> [PROBLEM DESCRIPTION]: The answer must consist of each line below that contains the string "weak".

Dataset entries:
= = =
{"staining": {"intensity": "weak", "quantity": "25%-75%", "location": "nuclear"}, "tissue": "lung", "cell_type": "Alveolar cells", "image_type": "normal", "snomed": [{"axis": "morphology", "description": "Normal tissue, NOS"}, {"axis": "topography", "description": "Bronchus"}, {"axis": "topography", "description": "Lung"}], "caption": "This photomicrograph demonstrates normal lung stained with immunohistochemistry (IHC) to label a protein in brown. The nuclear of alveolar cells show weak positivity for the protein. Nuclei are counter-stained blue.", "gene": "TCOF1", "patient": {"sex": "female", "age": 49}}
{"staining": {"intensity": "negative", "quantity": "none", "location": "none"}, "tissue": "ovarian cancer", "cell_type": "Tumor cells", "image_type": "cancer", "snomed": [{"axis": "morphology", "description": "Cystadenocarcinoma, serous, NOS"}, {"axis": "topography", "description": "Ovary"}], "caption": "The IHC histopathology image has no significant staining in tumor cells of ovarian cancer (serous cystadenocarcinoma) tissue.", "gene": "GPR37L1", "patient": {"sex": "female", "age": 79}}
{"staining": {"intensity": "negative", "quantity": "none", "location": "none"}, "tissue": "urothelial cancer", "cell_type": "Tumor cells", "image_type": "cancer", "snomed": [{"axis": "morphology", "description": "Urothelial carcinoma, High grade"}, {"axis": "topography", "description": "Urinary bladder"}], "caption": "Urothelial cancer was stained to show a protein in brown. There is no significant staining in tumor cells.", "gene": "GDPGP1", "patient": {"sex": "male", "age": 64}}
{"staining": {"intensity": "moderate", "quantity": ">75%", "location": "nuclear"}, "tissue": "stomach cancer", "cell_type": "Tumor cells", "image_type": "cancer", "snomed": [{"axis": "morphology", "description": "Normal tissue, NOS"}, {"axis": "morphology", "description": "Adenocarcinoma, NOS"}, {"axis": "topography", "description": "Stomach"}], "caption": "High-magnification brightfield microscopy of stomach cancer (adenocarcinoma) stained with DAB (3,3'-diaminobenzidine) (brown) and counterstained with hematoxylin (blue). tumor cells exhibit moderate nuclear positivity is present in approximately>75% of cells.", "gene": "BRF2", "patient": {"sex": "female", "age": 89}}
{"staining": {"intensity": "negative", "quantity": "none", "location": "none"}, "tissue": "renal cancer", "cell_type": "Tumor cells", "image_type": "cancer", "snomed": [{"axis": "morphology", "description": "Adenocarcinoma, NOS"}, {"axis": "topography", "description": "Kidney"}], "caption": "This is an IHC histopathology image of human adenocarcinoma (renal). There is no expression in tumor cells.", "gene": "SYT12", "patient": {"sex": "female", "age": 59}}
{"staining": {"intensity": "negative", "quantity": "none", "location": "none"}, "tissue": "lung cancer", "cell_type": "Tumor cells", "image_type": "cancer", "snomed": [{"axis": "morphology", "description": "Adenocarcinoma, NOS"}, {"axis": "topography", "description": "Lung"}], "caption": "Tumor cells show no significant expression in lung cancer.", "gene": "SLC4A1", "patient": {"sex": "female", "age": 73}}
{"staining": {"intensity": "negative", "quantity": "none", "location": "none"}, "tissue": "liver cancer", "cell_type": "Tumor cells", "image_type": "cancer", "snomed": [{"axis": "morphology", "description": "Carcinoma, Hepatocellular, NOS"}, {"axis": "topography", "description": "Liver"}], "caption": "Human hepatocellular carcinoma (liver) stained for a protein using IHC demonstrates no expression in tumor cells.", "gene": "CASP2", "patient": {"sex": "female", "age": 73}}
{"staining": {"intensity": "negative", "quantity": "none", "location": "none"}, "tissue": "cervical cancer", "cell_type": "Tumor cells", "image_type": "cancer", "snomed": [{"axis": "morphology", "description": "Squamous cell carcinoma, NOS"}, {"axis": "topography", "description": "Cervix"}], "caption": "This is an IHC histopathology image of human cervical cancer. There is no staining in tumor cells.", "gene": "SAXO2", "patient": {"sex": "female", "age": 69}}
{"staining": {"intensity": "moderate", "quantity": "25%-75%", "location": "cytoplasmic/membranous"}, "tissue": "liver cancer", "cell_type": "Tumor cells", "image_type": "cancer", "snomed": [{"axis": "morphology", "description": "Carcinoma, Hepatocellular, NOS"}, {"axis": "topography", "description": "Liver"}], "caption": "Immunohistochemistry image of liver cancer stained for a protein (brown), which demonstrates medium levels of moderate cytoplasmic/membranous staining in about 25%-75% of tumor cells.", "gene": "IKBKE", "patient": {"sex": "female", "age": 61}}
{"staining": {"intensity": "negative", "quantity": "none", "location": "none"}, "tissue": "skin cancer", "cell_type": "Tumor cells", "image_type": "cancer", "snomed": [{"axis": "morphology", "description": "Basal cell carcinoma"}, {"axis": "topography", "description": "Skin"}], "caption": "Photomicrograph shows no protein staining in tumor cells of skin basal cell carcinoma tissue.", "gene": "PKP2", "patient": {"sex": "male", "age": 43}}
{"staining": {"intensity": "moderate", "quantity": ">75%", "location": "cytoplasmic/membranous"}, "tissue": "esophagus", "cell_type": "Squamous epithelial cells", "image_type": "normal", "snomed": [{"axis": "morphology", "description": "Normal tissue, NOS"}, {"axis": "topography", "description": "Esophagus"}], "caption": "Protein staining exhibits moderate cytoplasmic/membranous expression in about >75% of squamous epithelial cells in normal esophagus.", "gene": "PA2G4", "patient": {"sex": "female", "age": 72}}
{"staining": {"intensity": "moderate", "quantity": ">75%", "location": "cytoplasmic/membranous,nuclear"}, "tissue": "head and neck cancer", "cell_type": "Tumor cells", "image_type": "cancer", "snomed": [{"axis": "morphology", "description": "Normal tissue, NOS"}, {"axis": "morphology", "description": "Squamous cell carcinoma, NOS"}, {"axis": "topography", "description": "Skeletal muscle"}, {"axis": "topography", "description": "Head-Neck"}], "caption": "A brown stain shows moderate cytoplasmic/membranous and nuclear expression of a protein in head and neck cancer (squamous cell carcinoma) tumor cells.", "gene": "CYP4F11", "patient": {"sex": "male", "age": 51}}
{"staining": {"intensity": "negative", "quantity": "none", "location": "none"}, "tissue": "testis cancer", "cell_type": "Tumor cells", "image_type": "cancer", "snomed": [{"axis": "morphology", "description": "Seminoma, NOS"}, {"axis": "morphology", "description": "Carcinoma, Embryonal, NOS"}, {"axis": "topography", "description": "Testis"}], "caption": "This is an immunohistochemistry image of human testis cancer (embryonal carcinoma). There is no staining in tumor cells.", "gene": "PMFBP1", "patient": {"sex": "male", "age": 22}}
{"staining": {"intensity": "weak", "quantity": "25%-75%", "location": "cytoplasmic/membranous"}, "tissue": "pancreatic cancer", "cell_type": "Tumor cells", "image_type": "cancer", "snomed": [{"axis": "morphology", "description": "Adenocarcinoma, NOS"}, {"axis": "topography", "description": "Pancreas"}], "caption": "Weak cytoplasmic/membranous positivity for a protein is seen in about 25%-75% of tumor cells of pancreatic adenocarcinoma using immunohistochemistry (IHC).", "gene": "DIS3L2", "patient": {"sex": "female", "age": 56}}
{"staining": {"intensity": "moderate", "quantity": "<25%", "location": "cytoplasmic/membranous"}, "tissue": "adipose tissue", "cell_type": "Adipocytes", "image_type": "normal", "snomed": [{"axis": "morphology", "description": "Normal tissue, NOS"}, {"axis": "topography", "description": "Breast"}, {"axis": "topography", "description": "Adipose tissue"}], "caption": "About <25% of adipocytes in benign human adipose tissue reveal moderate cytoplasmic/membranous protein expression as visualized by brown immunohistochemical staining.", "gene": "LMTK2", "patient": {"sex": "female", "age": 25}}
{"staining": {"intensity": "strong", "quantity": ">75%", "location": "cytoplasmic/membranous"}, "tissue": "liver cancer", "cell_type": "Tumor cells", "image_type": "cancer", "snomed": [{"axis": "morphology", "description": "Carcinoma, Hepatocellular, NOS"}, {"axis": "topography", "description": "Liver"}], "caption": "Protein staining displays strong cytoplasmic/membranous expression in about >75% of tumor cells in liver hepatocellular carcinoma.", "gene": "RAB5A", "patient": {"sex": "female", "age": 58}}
= = =
> [SOLUTION FOR THIS EXERCISE]:
{"staining": {"intensity": "weak", "quantity": "25%-75%", "location": "nuclear"}, "tissue": "lung", "cell_type": "Alveolar cells", "image_type": "normal", "snomed": [{"axis": "morphology", "description": "Normal tissue, NOS"}, {"axis": "topography", "description": "Bronchus"}, {"axis": "topography", "description": "Lung"}], "caption": "This photomicrograph demonstrates normal lung stained with immunohistochemistry (IHC) to label a protein in brown. The nuclear of alveolar cells show weak positivity for the protein. Nuclei are counter-stained blue.", "gene": "TCOF1", "patient": {"sex": "female", "age": 49}}
{"staining": {"intensity": "weak", "quantity": "25%-75%", "location": "cytoplasmic/membranous"}, "tissue": "pancreatic cancer", "cell_type": "Tumor cells", "image_type": "cancer", "snomed": [{"axis": "morphology", "description": "Adenocarcinoma, NOS"}, {"axis": "topography", "description": "Pancreas"}], "caption": "Weak cytoplasmic/membranous positivity for a protein is seen in about 25%-75% of tumor cells of pancreatic adenocarcinoma using immunohistochemistry (IHC).", "gene": "DIS3L2", "patient": {"sex": "female", "age": 56}}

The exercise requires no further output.